§ INSTRUCTIONS FOR THE TASK:
Scan the data that follows and count the lines with the string "WIDTH"; answer with the count alone.
+ + +
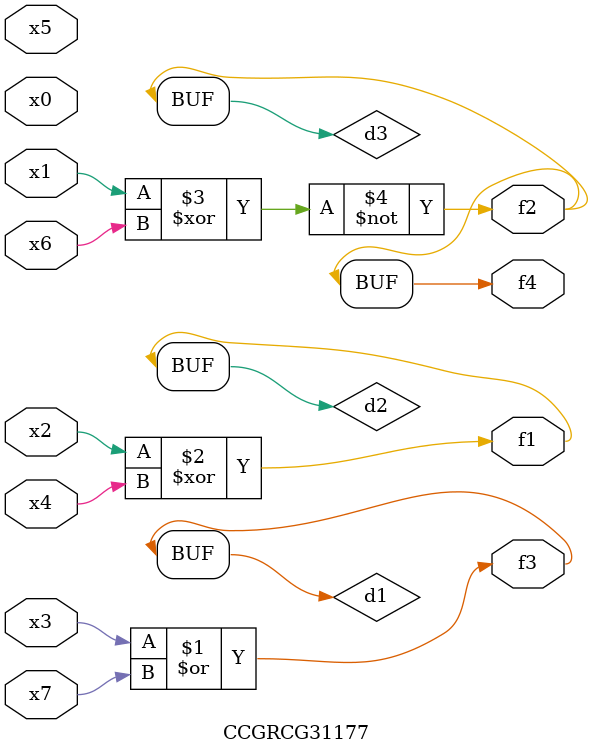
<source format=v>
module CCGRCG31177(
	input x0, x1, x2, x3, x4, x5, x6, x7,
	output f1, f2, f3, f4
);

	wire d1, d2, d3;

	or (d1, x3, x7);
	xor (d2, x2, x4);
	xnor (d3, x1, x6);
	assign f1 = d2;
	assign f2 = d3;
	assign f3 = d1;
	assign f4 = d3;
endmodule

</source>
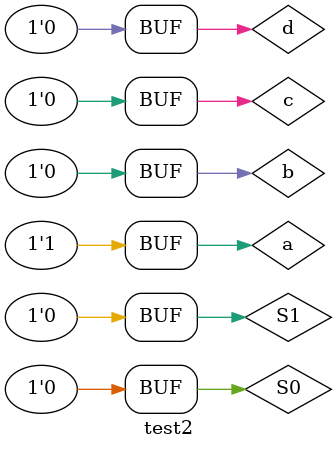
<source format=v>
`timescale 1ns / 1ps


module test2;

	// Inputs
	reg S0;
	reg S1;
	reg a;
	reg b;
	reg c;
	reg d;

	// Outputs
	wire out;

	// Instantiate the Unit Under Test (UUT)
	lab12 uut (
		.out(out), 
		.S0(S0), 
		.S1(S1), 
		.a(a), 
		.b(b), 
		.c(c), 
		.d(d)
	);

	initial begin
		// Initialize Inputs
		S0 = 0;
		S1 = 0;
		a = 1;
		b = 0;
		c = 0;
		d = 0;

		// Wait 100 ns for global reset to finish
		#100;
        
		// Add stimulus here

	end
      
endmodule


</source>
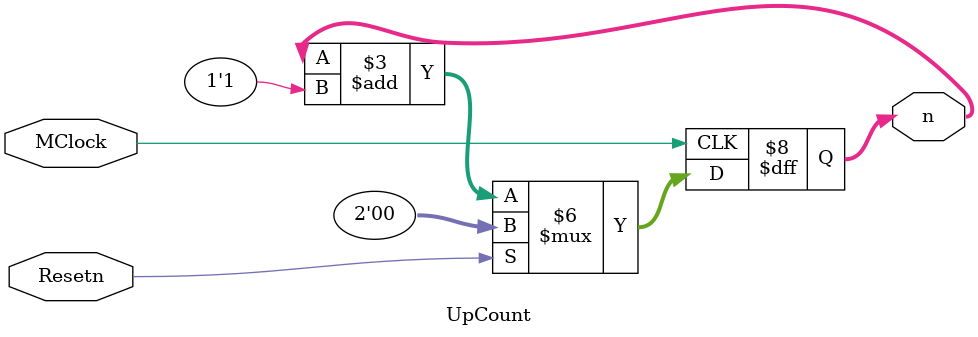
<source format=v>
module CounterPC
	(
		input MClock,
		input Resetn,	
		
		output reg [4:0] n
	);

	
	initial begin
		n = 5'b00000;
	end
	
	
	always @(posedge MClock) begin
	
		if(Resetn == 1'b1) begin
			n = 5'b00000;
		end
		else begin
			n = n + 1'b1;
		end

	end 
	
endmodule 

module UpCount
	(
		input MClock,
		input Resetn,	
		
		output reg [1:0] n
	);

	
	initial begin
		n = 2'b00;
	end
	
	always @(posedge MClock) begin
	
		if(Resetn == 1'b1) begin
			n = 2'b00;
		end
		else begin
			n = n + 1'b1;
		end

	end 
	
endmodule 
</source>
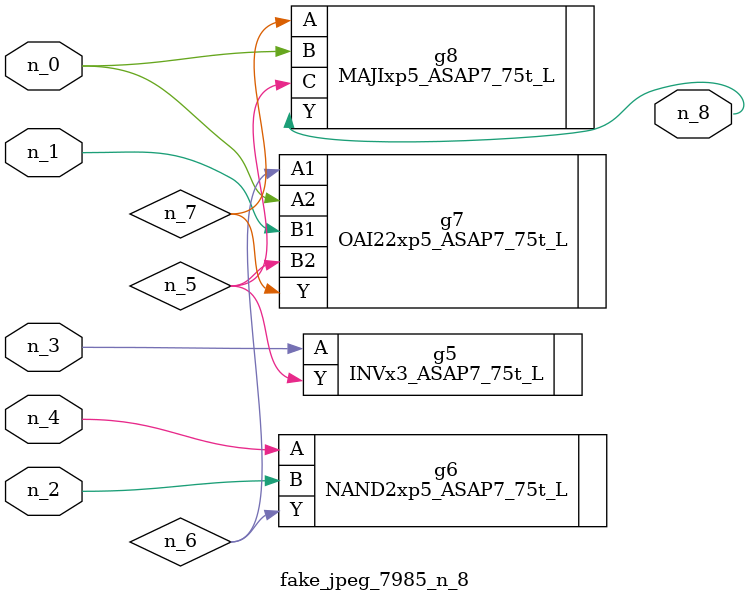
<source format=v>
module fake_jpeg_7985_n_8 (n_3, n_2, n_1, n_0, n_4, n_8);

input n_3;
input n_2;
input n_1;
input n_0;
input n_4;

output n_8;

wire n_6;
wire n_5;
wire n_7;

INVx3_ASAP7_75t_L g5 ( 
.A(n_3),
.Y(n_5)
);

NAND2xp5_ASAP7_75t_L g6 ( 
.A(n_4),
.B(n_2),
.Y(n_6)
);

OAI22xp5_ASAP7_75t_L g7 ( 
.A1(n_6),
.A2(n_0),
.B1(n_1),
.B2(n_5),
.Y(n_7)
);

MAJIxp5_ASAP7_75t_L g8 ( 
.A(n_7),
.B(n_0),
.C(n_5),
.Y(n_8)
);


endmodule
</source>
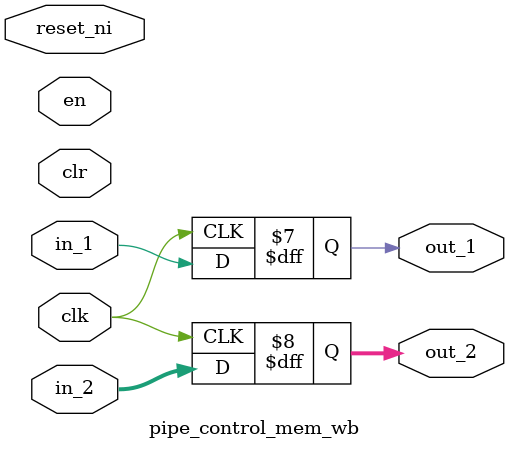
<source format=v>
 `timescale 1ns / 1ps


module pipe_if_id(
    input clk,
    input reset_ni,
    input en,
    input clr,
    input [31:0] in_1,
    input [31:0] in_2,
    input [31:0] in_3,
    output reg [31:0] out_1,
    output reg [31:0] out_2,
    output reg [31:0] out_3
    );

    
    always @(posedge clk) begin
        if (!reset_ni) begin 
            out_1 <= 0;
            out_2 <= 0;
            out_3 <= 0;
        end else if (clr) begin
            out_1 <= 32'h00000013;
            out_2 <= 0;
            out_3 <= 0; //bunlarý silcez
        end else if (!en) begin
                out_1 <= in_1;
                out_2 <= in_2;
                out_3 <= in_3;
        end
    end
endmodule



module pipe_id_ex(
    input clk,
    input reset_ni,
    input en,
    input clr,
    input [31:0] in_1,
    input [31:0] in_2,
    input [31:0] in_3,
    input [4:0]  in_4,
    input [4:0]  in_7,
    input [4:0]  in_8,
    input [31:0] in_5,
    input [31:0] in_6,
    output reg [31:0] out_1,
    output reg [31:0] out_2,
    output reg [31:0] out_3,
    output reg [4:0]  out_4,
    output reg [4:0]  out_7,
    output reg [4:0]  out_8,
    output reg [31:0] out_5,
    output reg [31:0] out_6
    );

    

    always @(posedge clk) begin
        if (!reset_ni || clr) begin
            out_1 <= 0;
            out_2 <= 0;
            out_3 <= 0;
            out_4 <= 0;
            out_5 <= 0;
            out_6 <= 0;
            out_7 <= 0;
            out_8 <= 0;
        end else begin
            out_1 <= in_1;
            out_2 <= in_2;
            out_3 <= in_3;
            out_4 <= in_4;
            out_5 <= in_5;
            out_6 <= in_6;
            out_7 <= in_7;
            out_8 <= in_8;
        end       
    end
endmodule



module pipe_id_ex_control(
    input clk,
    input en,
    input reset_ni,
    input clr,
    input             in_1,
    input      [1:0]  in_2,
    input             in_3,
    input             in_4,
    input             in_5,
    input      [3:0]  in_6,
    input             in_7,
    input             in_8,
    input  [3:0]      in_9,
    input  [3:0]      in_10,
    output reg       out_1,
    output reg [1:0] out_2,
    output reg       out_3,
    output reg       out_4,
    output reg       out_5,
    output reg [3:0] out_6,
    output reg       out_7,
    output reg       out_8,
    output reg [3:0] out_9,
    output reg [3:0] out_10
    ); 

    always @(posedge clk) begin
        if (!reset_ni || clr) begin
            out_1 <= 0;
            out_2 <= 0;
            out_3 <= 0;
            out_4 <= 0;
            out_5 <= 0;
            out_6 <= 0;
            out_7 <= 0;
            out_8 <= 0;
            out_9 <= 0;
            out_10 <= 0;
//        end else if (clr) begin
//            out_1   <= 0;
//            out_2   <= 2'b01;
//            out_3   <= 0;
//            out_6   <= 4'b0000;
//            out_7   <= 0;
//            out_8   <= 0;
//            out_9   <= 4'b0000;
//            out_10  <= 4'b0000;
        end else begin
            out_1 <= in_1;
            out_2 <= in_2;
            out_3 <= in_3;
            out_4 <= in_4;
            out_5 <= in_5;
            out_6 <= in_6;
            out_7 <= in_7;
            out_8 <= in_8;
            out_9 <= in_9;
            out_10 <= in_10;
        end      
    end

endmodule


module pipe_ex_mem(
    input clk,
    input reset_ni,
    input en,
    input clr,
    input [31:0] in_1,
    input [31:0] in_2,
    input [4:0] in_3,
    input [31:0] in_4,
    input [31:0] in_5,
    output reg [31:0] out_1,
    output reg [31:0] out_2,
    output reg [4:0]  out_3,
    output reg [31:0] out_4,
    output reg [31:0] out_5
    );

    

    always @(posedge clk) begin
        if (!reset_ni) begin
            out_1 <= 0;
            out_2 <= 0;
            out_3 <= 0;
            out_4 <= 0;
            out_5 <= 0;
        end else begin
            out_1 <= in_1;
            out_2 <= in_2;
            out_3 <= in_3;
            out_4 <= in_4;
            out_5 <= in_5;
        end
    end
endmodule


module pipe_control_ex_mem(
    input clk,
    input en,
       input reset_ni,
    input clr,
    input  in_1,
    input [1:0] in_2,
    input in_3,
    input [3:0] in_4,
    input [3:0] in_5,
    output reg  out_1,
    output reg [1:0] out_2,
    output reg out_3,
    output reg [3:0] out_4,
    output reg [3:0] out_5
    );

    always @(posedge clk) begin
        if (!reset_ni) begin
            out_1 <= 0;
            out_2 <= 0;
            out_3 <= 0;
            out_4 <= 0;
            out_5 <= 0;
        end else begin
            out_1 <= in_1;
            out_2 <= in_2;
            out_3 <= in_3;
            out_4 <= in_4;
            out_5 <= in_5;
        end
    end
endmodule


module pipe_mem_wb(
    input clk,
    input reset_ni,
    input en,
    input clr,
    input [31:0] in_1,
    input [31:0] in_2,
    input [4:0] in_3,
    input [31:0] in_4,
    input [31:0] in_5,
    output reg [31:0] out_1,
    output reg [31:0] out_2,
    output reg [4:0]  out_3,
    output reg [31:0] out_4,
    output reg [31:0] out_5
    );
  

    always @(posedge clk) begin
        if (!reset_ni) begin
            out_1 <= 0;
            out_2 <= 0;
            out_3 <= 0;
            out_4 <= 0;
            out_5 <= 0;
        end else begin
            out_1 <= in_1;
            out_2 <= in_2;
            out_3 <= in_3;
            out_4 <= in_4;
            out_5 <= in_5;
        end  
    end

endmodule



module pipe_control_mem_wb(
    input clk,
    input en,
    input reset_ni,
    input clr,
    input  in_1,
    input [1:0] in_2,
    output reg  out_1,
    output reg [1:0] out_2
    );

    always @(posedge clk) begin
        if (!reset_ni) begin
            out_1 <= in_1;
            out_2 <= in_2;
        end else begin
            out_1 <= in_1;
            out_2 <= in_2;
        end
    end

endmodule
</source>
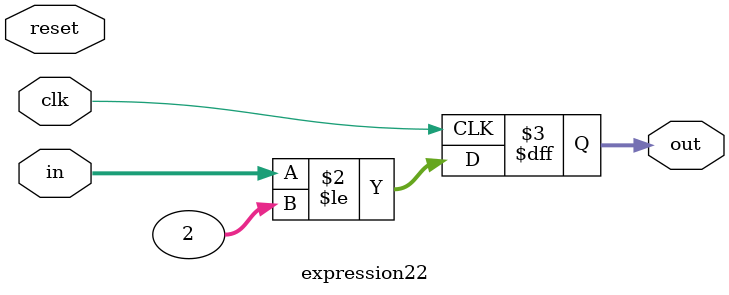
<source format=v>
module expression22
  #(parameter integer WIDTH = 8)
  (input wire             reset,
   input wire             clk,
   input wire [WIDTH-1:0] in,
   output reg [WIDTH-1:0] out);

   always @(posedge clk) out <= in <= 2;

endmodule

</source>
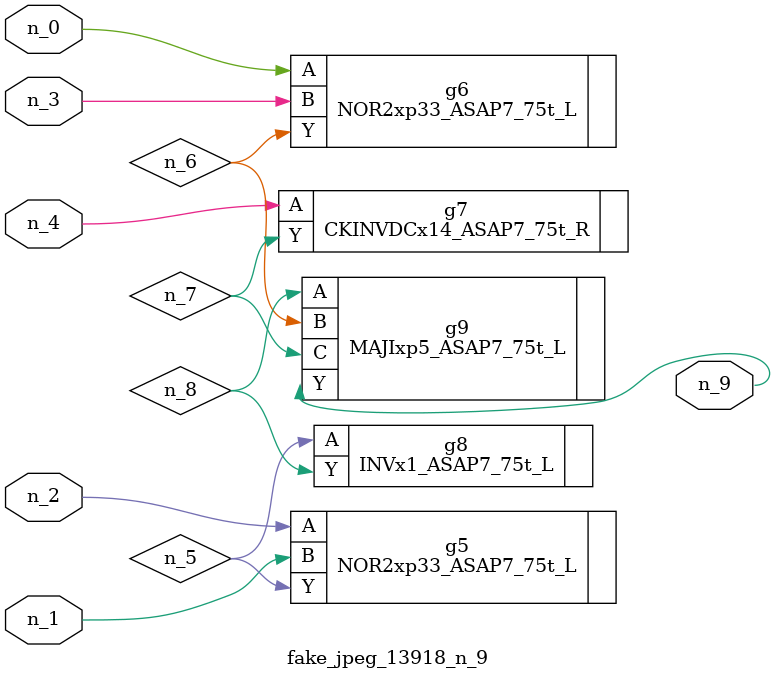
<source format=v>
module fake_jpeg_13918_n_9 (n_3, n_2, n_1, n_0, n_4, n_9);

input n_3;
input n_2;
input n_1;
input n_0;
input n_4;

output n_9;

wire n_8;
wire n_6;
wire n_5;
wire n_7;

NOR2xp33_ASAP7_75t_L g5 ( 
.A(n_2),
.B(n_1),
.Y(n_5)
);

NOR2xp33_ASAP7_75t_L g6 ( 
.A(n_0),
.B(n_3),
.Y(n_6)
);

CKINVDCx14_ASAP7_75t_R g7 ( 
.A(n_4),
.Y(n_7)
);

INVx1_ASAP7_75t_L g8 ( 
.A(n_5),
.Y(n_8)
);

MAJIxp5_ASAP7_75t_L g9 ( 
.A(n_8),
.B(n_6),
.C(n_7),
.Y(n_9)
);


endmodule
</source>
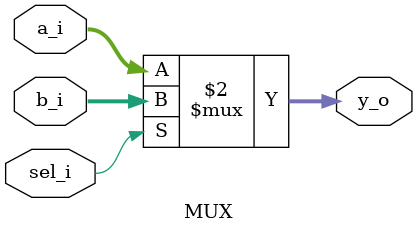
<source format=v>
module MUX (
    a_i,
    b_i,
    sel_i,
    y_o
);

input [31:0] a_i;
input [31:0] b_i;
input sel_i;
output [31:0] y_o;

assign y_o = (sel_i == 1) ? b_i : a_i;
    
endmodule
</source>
+ + +
§ RESULT FOR THIS TASK:
3